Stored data
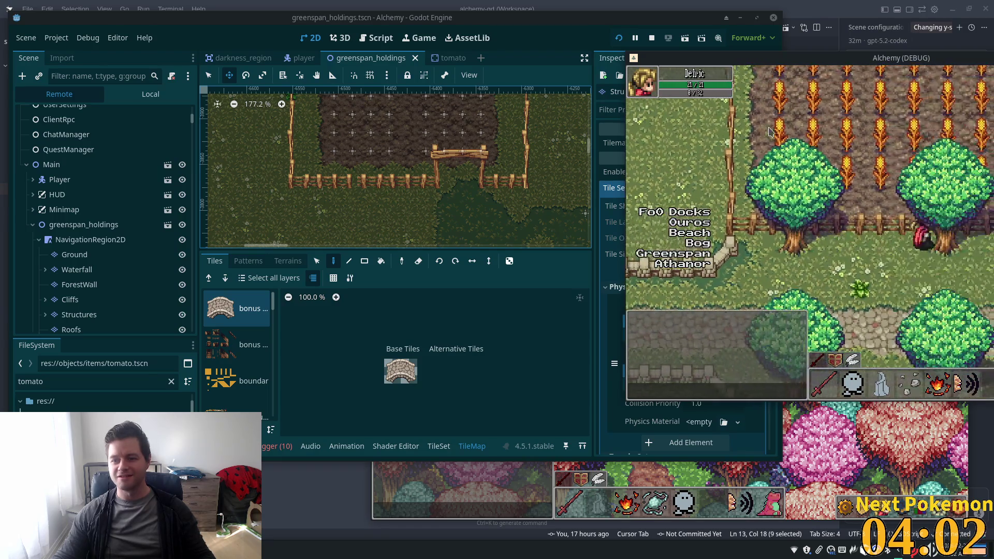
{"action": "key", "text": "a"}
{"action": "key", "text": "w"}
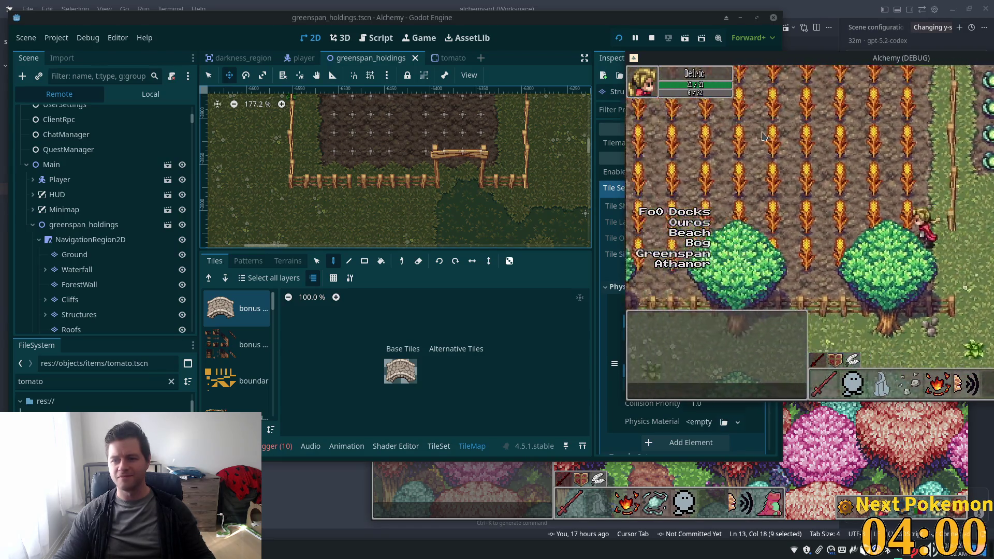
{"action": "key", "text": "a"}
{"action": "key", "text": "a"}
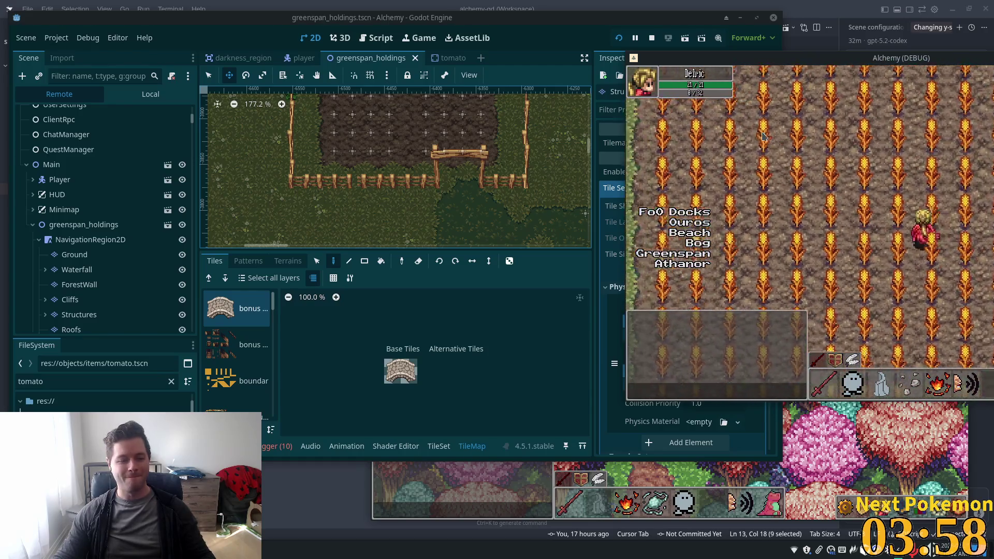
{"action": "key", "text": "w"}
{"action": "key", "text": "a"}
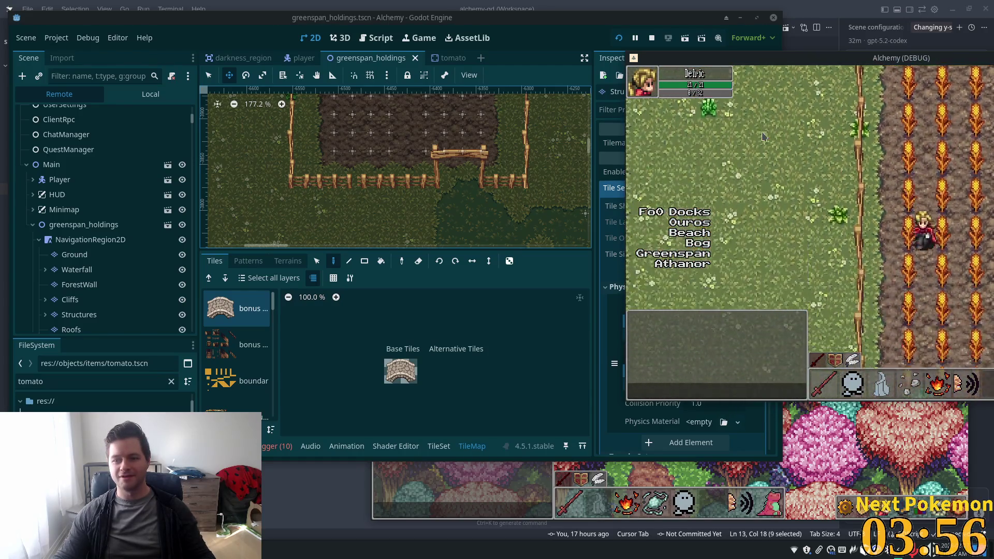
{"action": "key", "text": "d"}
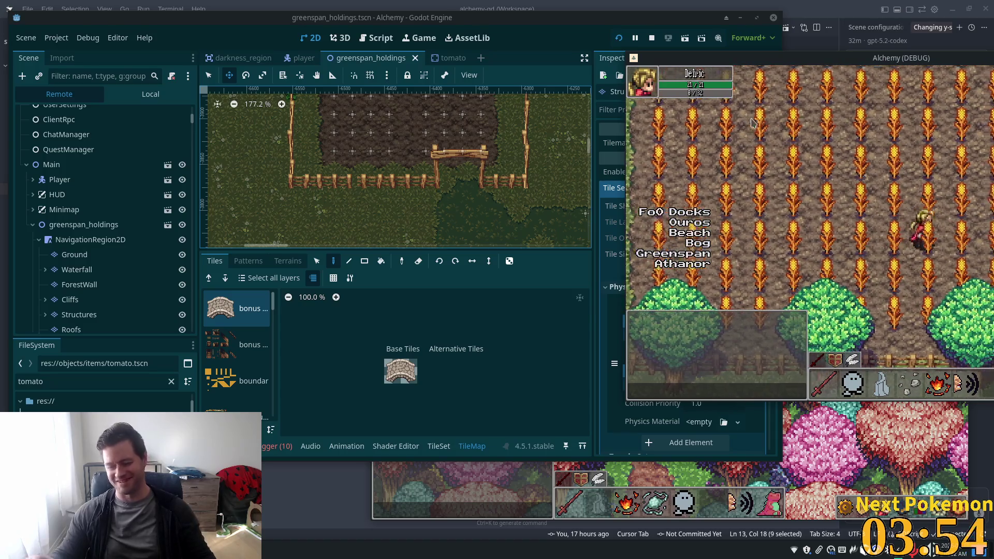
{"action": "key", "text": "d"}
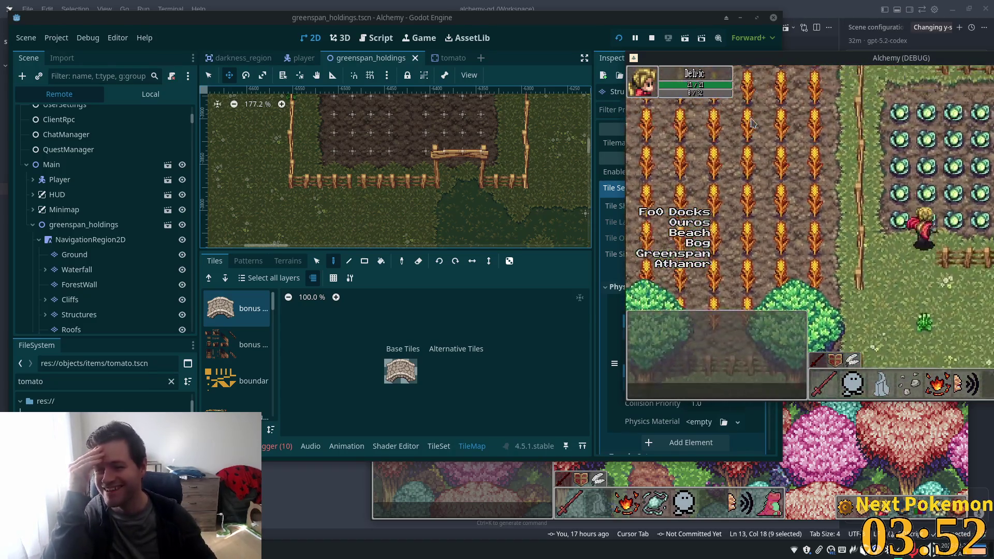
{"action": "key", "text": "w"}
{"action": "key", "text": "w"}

**Directions:** Your answer must contain the full data, repeated exactly, without pictures.

**Response to the exercise:**
{"action": "key", "text": "a"}
{"action": "key", "text": "w"}
{"action": "key", "text": "a"}
{"action": "key", "text": "a"}
{"action": "key", "text": "w"}
{"action": "key", "text": "a"}
{"action": "key", "text": "d"}
{"action": "key", "text": "d"}
{"action": "key", "text": "w"}
{"action": "key", "text": "w"}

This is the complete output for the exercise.